I received an email the other day:
It has always been my dream to start my own pottery business. Hoping to do that in the next couple years. Any advice?
My first thought was to just send this person to my blog, but then I thought it might be hard-- even with my half-assed tags-- to ferret out the advice amongst the bitching, crying, and general angst that my posts are usually engaged in. A rational person would walk away from my blog realizing that they do not want to start a pottery business, but ceramic artists are not rational people, at least not when it comes to clay. Look, we take mud and turn it into a freaking cup, so many of us have this idea that we can do anything we put our minds to. Ceramic artists have wills made of steel.
So I thought about it-- what would I advise someone who wants to start a business in making clay objects and then sell them? I made a list.
#1- Get a mentor. Find a successful clay artist and ask them to be your guide, teacher, and mentor. If possible, work for them. When I was first learning how to make pottery, I landed a job with ceramic artist Sandi Dihl. She is a successful artist who has been supporting herself with her work for decades. I leapfrogged ahead in my career by many years because I learned from her firsthand what it took to run a business. What to do, and sometimes just as importantly, what not to do.
#2- Don't sell mediocre work just because you can. A quick peek through etsy will show you that there are many people making unexceptional pottery, and selling it. Don't add to that pile, it is not the path to distinguishing yourself. Brutally assess your work. Find other people whose opinions you trust to brutally assess your work. Make something special that shows who you are and hone that talent before putting yourself in the marketplace.
#3- Realize that when you make pottery for a living, you are sacrificing a part of yourself for money. Every artist struggles with this, and every person who wishes to survive in our society must do this, so don't fool yourself that because you are an artist you can skip by. If you are running a ceramics business, then ceramics is your job. Maybe your dream job, but still a job. I've spent years cycling in and out of burnout and psychological stress from running my art as a business. Recognize that you will need outlets to help balance your life, and put them into place.
#4- Create a support network for yourself of other artists and creative types so that you can struggle and learn together, give each other advice, cry on each others shoulder, and critique and advise one another. Your mother, best friend, and significant other can't do it all for you.
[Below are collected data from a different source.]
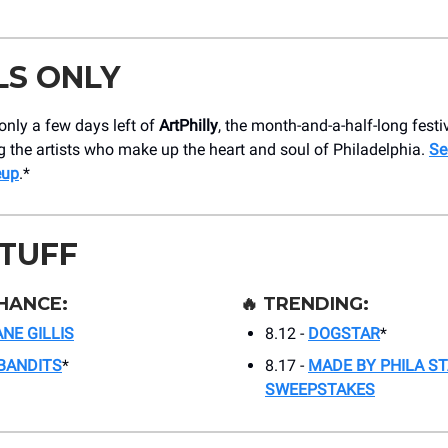
LS ONLY
only a few days left of
ArtPhilly
, the month-and-a-half-long festi
g the artists who make up the heart and soul of Philadelphia.
Se
eup
.*
STUFF
HANCE:
🔥
TRENDING:
NE GILLIS
8.12 -
DOGSTAR
*
BANDITS
*
8.17 -
MADE BY PHILA S
SWEEPSTAKES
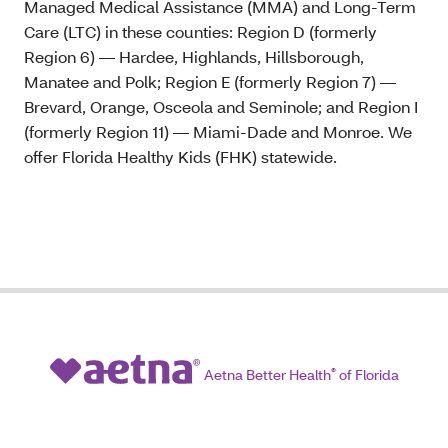
Managed Medical Assistance (MMA) and Long-Term
Care (LTC) in these counties: Region D (formerly
Region 6) — Hardee, Highlands, Hillsborough,
Manatee and Polk; Region E (formerly Region 7) —
Brevard, Orange, Osceola and Seminole; and Region I
(formerly Region 11) — Miami-Dade and Monroe. We
offer Florida Healthy Kids (FHK) statewide.
Aetna Better Health
®
of Florida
#5- Don't eff up the business end of things, and don't spend one second telling yourself that you are an artist, not a businessperson. If you want to be successful, you must be both. Get interested in running the numbers. Learn quickbooks. Read small business blogs that specialize in the arts. When you are done reading this paragraph, read it again and replace the word "business" with "marketing". Then get interested in promoting yourself. Learn how to use social media and avail yourself of all the online tools that are out there.
If you've been keeping up this week then you may notice a theme developing. I promise to take each point from above and write more extensively about it in the coming weeks, and as usual, some feedback from my readers to keep me on track is always helpful!